De acordo com a HRW, Londres e Washington deveriam proporcionar reparações totais ao povo de Chagos, constituído principalmente por descendentes de escravos levados à força para o arquipélago sob domínio francês e depois britânico durante os séculos XVIII e XIX.
Uma resolução da Assembleia-Geral da ONU de Maio de 2019 apelava ao “reconhecimento do arquipélago de Chagos como parte integrante do território das Maurícias”.
Esta resolução seguiu-se a uma decisão do Tribunal Internacional de Justiça (TIJ), de Fevereiro de 2019, segundo a qual o Reino Unido deveria terminar o seu controlo de Chagos “o mais rapidamente possível”, noticiou na altura a TV britânica BBC.

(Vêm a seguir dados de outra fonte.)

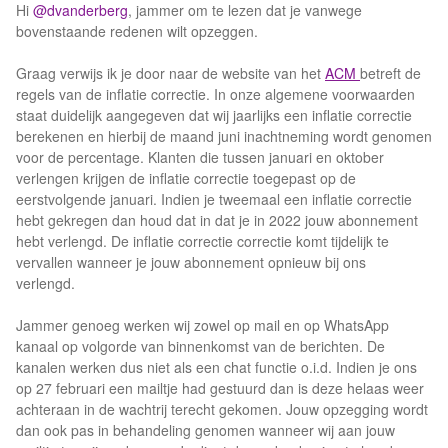
Hi
@dvanderberg
, jammer om te lezen dat je vanwege
bovenstaande redenen wilt opzeggen.
Graag verwijs ik je door naar de website van het
ACM
betreft de
regels van de inflatie correctie. In onze algemene voorwaarden
staat duidelijk aangegeven dat wij jaarlijks een inflatie correctie
berekenen en hierbij de maand juni inachtneming wordt genomen
voor de percentage. Klanten die tussen januari en oktober
verlengen krijgen de inflatie correctie toegepast op de
eerstvolgende januari. Indien je tweemaal een inflatie correctie
hebt gekregen dan houd dat in dat je in 2022 jouw abonnement
hebt verlengd. De inflatie correctie correctie komt tijdelijk te
vervallen wanneer je jouw abonnement opnieuw bij ons
verlengd.
Jammer genoeg werken wij zowel op mail en op WhatsApp
kanaal op volgorde van binnenkomst van de berichten. De
kanalen werken dus niet als een chat functie o.i.d. Indien je ons
op 27 februari een mailtje had gestuurd dan is deze helaas weer
achteraan in de wachtrij terecht gekomen. Jouw opzegging wordt
dan ook pas in behandeling genomen wanneer wij aan jouw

O TIJ considerou que o arquipélago não estava legalmente separado da antiga colónia britânica das Maurícias, de que foi parte entre 1814 e 1965, quando foi incluído no recém-criado Território Britânico do Oceano Índico (BIOT, na sigla em inglês).
As Maurícias afirmam ter sido forçadas a abandonar Chagos em troca da independência, obtida em 1968.

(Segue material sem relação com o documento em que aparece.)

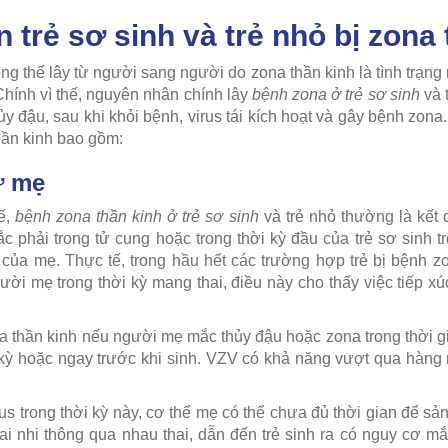
trẻ sơ sinh và trẻ nhỏ bị zona 
g thể lây từ người sang người do zona thần kinh là tình trạng
Chính vì thế, nguyên nhân chính lây
bệnh zona ở trẻ sơ sinh
và t
ủy đậu, sau khi khỏi bệnh, virus tái kích hoạt và gây bệnh zon
thần kinh bao gồm:
ừ mẹ
ế,
bệnh zona thần kinh ở trẻ sơ sinh
và trẻ nhỏ thường là kết 
 phải trong tử cung hoặc trong thời kỳ đầu của trẻ sơ sinh t
của mẹ. Thực tế, trong hầu hết các trường hợp trẻ bị bệnh z
ời mẹ trong thời kỳ mang thai, điều này cho thấy việc tiếp xú
na thần kinh nếu người mẹ mắc thủy đậu hoặc zona trong thời gi
i kỳ hoặc ngay trước khi sinh. VZV có khả năng vượt qua hàng 
s trong thời kỳ này, cơ thể mẹ có thể chưa đủ thời gian để sản
ai nhi thông qua nhau thai, dẫn đến trẻ sinh ra có nguy cơ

Na altura, o Ministério dos Negócios Estrangeiros britânico qualificou a decisão do TIJ como “um parecer consultivo” sem carácter vinculativo.

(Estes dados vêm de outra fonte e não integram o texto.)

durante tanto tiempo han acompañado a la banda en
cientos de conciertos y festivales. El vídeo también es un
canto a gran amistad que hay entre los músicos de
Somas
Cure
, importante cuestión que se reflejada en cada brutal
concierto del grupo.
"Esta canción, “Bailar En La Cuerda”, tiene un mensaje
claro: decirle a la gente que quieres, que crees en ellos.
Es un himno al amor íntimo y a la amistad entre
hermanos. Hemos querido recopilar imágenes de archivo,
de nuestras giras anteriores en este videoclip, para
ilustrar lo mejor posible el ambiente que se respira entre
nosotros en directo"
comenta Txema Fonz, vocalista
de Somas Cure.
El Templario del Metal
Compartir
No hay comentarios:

“As instalações de defesa no BIOT ajudam a proteger as pessoas na Grã-Bretanha e em todo o mundo contra ameaças terroristas, crime organizado e pirataria”, acrescentou então, de acordo com a BBC.
Em Janeiro deste ano, o Reino Unido e as Maurícias iniciaram discussões sobre a soberania de Chagos e, segundo o ministro dos Negócios Estrangeiros britânico, James Cleverly, concordaram que a base militar deveria continuar a funcionar.
Em 2016, o Reino Unido prorrogou até 2036 um contrato com os Estados Unidos sobre a utilização da base de Diego Garcia, que desempenhou um papel estratégico durante a Guerra Fria e depois nos conflitos no Iraque e no Afeganistão.